§ **What the task asks**
Update the lines below so that "developed" becomes "processed", keeping everything else unchanged.

Collected data entries:
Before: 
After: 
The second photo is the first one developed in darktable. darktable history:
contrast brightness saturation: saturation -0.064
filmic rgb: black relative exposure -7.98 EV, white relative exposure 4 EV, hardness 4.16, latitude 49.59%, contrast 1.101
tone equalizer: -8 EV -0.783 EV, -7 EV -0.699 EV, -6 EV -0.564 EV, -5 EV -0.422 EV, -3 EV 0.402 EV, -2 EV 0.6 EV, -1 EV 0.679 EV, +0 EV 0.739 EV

§ **Result of this task**
Before: 
After: 
The second photo is the first one processed in darktable. darktable history:
contrast brightness saturation: saturation -0.064
filmic rgb: black relative exposure -7.98 EV, white relative exposure 4 EV, hardness 4.16, latitude 49.59%, contrast 1.101
tone equalizer: -8 EV -0.783 EV, -7 EV -0.699 EV, -6 EV -0.564 EV, -5 EV -0.422 EV, -3 EV 0.402 EV, -2 EV 0.6 EV, -1 EV 0.679 EV, +0 EV 0.739 EV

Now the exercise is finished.